Saylor has similar goals as metacademy. When possible, Saylor authors create courses from free and open online resources. On the other hand, Saylor operates at a course-based level, and the courses are created by paid professionals. Saylor has a lot of excellent content, and we should definitely consider using it as a primary referral location. Saylor has an excellent interface (e.g. try clicking on the content links) that may help Meta create a more intuitive, and content-rich interface. Some features of Saylor: each lecture/module/course has a "time advisory," an overview, and learning resources preceded with media-type tag, e.g. Activity, Web Media, etc. (side note: Saylor was founded by Elon Musk's figurative little brother: http://en.wikipedia.org/wiki/Michael_J._Saylor).

We hire credentialed professors to create course blueprints and to locate, vet, and organize OER materials into a structured and intuitive format. Our consulting professors also create original OER content and link to freely posted materials to fill in any gaps. Each course culminates with a final exam, and students receiving a passing grade can download a certificate of completion.

http://cnx.org/ (Connection)

a place to view and share educational material made of small knowledge chunks called modules that can be organized as courses, books, reports, etc

22673 reusable modules woven into 1375 collections.

Anyone can contribute content to the Connexions repository. Once content is entered, Connexions’ lensing system provides a mechanism by which trusted/knowledgeable vetters review and endorse content. Users can then view content through vetted lenses, which provides a simple means of quality control, yet allows for the capture of the intellectual capital of the world.
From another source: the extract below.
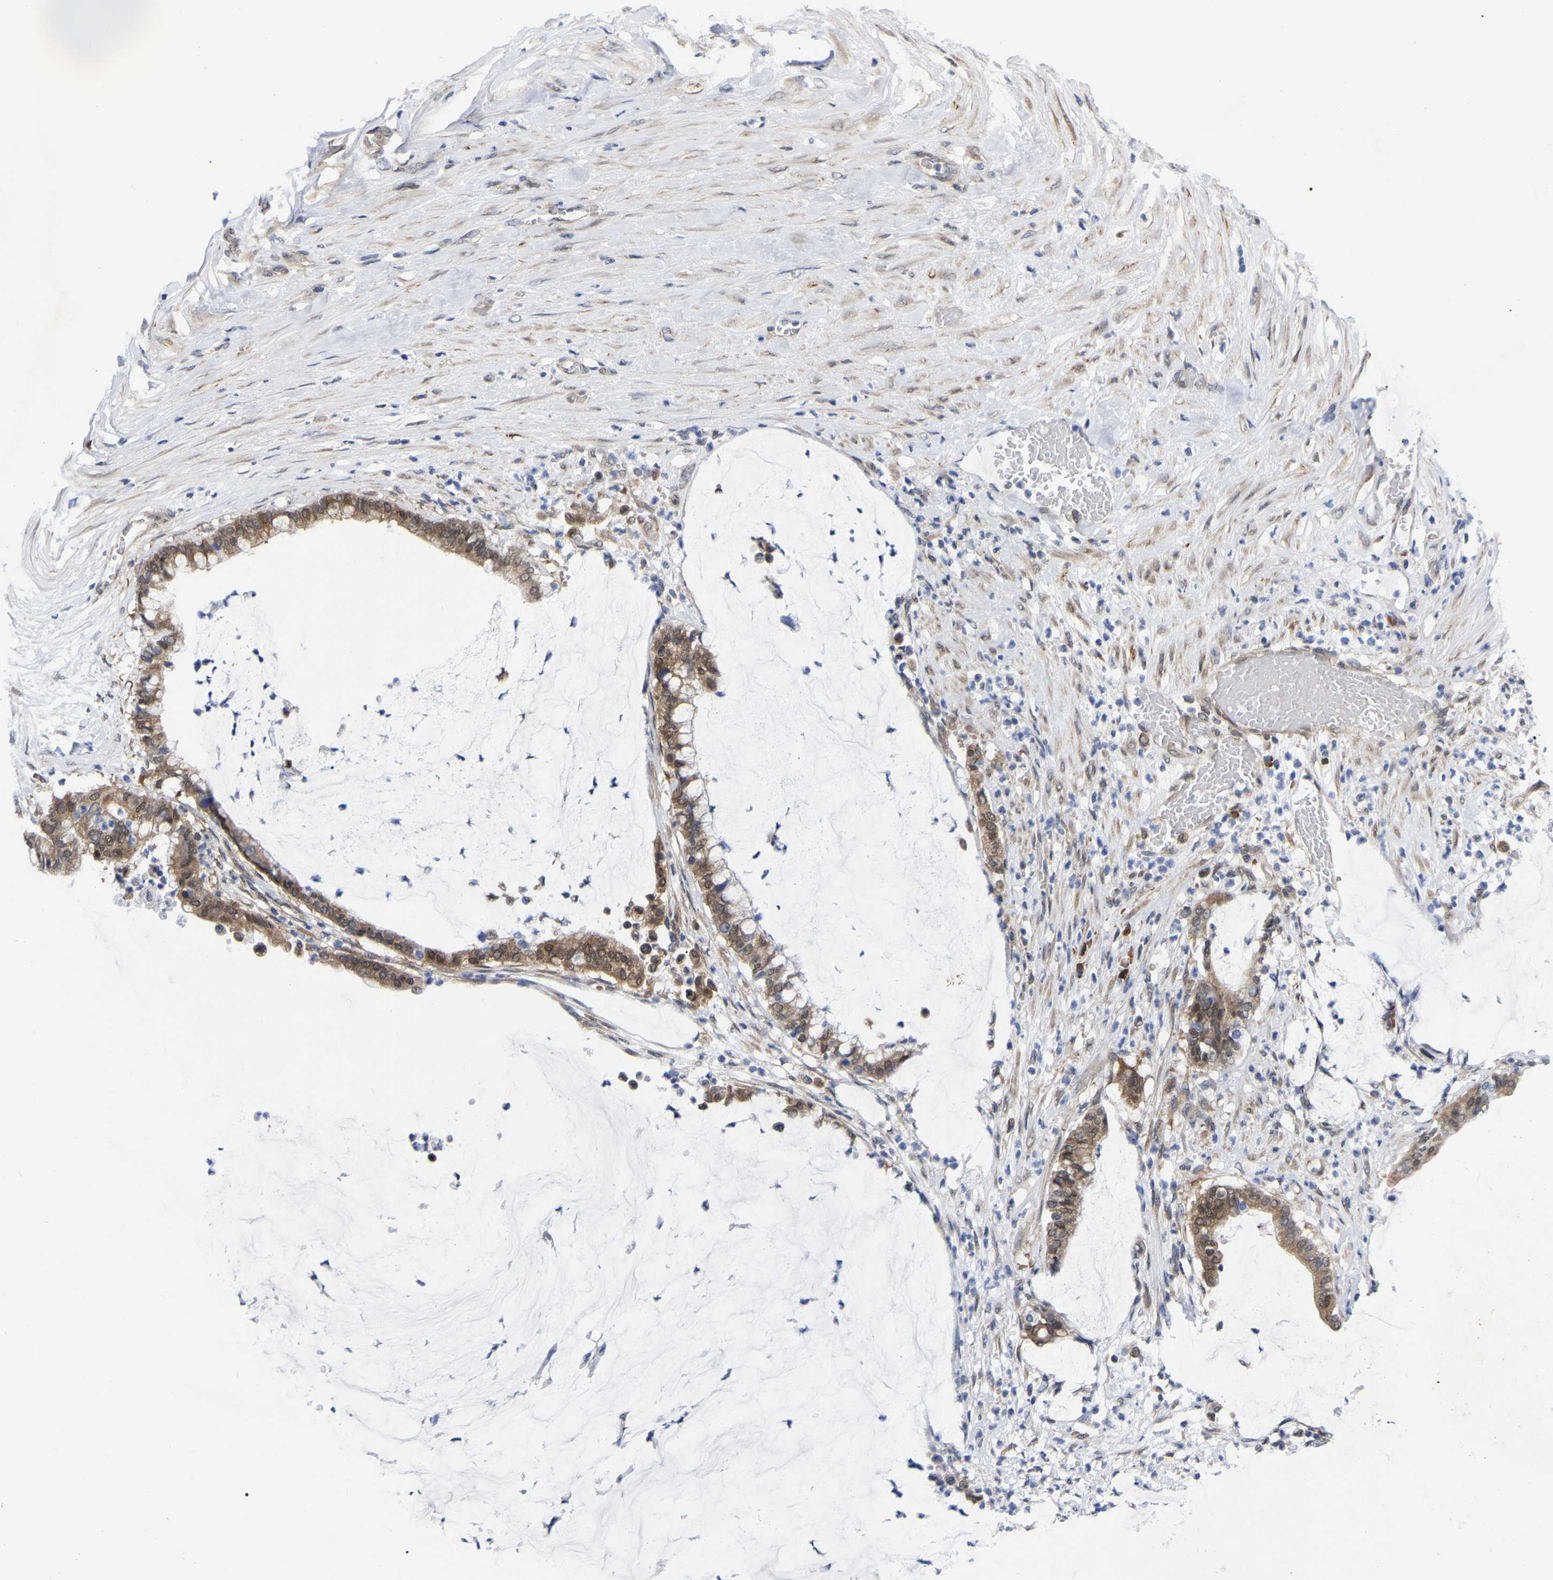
{"staining": {"intensity": "moderate", "quantity": ">75%", "location": "cytoplasmic/membranous"}, "tissue": "pancreatic cancer", "cell_type": "Tumor cells", "image_type": "cancer", "snomed": [{"axis": "morphology", "description": "Adenocarcinoma, NOS"}, {"axis": "topography", "description": "Pancreas"}], "caption": "Protein analysis of pancreatic cancer tissue reveals moderate cytoplasmic/membranous positivity in about >75% of tumor cells.", "gene": "UBE4B", "patient": {"sex": "male", "age": 41}}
More information can be found under the Lenses tab

  • [Colorado] Mixing cnx with Saylor yields Metacademy since Saylor is based on courses and is not crowd-sourced but references preexisting content, while Saylor is based on concepts and is crowd-sourced but creates its own content.

Provides a concept-map visual interface somewhat similar to metacademy --- though they use a force-directed undirected graph and appear to acquire their content automatically. * [Colorado] The interface was laggy and overwhelming -- I wasn't sure how the use the site even though I watched the tutorial video. Clicking on concepts gives factoids parsed from various locations -- this might be useful for writing a grade-school or middle-school level report. One cool feature, at least in theory, is the difficulty slider in the concept-map. Also, the "journal" feature is interesting. The page has a bunch of ads, but okay, someone is trying to use this site as a business... Overall, it's an interesting idea but it feels overwhelmingly different than typical search engines and educational sites, and I'm not sure why I would return to the sire. <-- I wonder if new metacademy users feel this way. This site provides a good reminder that we don't want to incorporate too many features. Also, this site attests to the general principle that Roger has recounted since the beginning of metacademy: automatically parsing content will lead to a large drop in quality.